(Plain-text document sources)
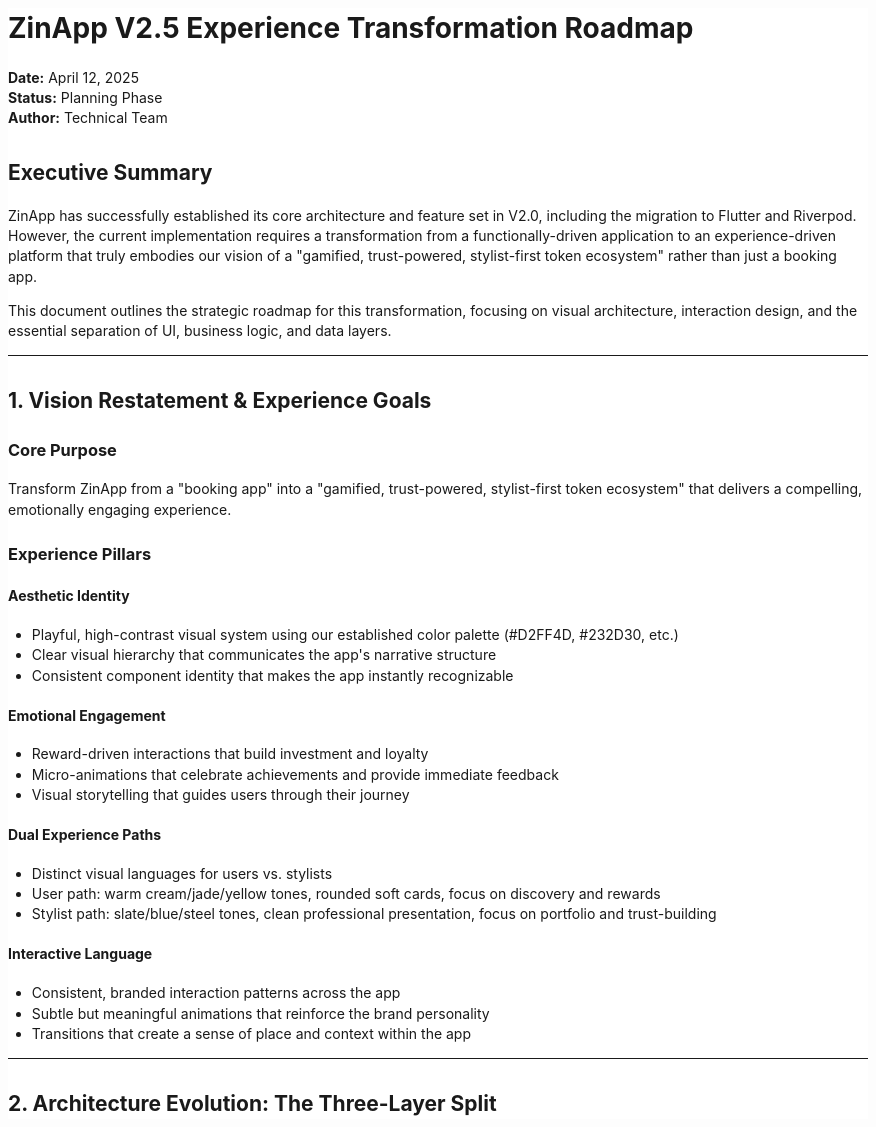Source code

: # ZinApp V2.5 Experience Transformation Roadmap

**Date:** April 12, 2025  
**Status:** Planning Phase  
**Author:** Technical Team  

## Executive Summary

ZinApp has successfully established its core architecture and feature set in V2.0, including the migration to Flutter and Riverpod. However, the current implementation requires a transformation from a functionally-driven application to an experience-driven platform that truly embodies our vision of a "gamified, trust-powered, stylist-first token ecosystem" rather than just a booking app.

This document outlines the strategic roadmap for this transformation, focusing on visual architecture, interaction design, and the essential separation of UI, business logic, and data layers.

---

## 1. Vision Restatement & Experience Goals

### Core Purpose
Transform ZinApp from a "booking app" into a "gamified, trust-powered, stylist-first token ecosystem" that delivers a compelling, emotionally engaging experience.

### Experience Pillars

#### Aesthetic Identity
- Playful, high-contrast visual system using our established color palette (#D2FF4D, #232D30, etc.)
- Clear visual hierarchy that communicates the app's narrative structure
- Consistent component identity that makes the app instantly recognizable

#### Emotional Engagement
- Reward-driven interactions that build investment and loyalty
- Micro-animations that celebrate achievements and provide immediate feedback
- Visual storytelling that guides users through their journey

#### Dual Experience Paths
- Distinct visual languages for users vs. stylists
- User path: warm cream/jade/yellow tones, rounded soft cards, focus on discovery and rewards
- Stylist path: slate/blue/steel tones, clean professional presentation, focus on portfolio and trust-building

#### Interactive Language
- Consistent, branded interaction patterns across the app
- Subtle but meaningful animations that reinforce the brand personality
- Transitions that create a sense of place and context within the app

---

## 2. Architecture Evolution: The Three-Layer Split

> [PROBLEM TO WORK ON]:
Where the data above reaches the line holding "#### Aesthetic Identity", begin printing, and stop after the line holding "#### Emotional Engagement". Each line must be reproduced exactly, with nothing else added.

> [REPLY]:
#### Aesthetic Identity
- Playful, high-contrast visual system using our established color palette (#D2FF4D, #232D30, etc.)
- Clear visual hierarchy that communicates the app's narrative structure
- Consistent component identity that makes the app instantly recognizable

#### Emotional Engagement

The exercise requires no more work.